There are signs of change and technology now exists for companies to tackle this problem at scale. With artificial intelligence it is now possible to transcribe calls in real-time, flag abusive calls and notify supervisors. It’s a tough topic to address for the industry but one that is central to agents’ well-being, particularly with employee attrition. Yet, the overwhelming majority (90%) of agents stated that calls with customers made their day.

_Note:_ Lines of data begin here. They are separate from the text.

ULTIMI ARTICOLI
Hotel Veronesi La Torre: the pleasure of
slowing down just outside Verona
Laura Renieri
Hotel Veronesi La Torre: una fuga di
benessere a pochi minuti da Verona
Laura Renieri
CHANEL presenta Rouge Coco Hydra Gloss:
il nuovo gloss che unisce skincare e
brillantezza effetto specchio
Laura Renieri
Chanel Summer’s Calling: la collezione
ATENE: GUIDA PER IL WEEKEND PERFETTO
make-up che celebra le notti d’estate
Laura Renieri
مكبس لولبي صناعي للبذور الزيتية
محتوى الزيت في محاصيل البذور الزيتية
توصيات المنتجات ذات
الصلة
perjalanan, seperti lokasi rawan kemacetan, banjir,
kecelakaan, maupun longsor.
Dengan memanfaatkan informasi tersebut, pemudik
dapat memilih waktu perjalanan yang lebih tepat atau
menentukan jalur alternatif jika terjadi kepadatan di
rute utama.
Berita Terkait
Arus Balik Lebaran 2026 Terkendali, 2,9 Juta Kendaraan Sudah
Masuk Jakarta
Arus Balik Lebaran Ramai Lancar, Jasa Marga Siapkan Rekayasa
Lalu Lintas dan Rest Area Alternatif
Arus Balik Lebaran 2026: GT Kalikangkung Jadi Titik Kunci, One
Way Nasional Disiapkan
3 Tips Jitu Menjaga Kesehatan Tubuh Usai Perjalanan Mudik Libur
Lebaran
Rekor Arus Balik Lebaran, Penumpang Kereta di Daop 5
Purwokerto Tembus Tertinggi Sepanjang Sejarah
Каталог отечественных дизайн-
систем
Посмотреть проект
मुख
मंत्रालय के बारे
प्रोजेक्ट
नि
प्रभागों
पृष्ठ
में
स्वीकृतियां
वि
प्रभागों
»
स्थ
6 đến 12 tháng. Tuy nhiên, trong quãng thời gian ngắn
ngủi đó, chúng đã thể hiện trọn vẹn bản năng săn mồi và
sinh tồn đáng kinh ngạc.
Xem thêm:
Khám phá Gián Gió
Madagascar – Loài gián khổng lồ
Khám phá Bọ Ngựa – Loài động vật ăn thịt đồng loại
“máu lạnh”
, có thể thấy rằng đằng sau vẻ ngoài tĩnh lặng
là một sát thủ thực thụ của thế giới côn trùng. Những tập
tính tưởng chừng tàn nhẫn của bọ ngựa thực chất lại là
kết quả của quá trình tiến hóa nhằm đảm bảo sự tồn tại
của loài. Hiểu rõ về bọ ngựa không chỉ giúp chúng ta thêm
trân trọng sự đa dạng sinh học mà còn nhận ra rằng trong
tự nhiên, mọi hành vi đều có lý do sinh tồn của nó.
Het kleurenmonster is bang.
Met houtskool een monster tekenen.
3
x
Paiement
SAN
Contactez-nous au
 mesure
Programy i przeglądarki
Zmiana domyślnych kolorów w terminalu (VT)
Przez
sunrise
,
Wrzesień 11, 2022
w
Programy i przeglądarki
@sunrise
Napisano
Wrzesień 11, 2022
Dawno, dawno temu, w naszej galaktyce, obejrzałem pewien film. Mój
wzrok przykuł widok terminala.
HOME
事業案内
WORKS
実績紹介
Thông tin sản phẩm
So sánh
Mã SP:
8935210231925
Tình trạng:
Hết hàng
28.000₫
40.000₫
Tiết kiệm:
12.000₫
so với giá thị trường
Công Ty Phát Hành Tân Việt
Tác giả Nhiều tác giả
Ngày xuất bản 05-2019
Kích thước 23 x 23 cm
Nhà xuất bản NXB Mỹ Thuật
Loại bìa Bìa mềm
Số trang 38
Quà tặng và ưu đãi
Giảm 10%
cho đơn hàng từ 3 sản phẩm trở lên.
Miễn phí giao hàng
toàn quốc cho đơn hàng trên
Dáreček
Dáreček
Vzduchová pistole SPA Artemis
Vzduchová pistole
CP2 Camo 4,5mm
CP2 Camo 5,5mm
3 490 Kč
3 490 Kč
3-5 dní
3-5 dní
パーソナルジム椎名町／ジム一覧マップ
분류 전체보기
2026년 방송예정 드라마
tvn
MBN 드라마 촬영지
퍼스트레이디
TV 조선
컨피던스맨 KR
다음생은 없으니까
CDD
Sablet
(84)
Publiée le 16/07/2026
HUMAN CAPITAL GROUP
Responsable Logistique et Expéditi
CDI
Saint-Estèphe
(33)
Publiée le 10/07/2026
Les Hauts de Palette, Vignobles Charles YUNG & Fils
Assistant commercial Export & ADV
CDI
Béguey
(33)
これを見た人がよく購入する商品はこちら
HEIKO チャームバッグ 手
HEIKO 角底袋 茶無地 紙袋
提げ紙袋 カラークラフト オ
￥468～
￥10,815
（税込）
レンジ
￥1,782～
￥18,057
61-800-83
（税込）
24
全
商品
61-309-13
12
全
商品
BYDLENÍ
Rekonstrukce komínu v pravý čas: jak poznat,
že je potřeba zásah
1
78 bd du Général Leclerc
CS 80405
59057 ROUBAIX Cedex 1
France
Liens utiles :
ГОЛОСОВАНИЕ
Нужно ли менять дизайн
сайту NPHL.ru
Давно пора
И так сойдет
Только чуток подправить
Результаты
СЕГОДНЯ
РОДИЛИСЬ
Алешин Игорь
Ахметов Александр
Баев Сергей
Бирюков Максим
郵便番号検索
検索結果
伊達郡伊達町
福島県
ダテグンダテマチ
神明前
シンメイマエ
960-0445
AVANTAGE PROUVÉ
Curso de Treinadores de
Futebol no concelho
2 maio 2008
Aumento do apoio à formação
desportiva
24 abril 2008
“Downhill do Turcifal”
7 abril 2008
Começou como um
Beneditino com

Reduce Complexity of Calls

Pulitzer-prize writer James Michener said, “there are no insoluble problems. Only time-consuming ones.” 72% of agents want to solve simple customer problems, yet during the pandemic customer engagement reached a pinnacle of long wait times and complexity due to massive increases in inbound call volumes, reduced agent availability and technology systems not designed for the work from home environment.

Four tasks were listed by agents for taking the longest time:

  1. Asking for a customer’s information
  2. Searching for answers to customer questions in the company’s knowledge system.
  3. Writing summary notes of the call
  4. Requesting support from a manager

However, with the right use of AI, all these tasks can be automated to simplify and reduce the call time.

Call Center Research

Today’s call centre challenges are not just about technology and managing costs. It’s also about brand, reputation and delivering a high-quality experience. On the positive side, if companies engage customers where they are and provide anytime, anywhere service convenience (even in social channels), the customer experience can be a powerful voice for the brand, a core part of a company’s strategy and value proposition, and most importantly, customer lifetime value.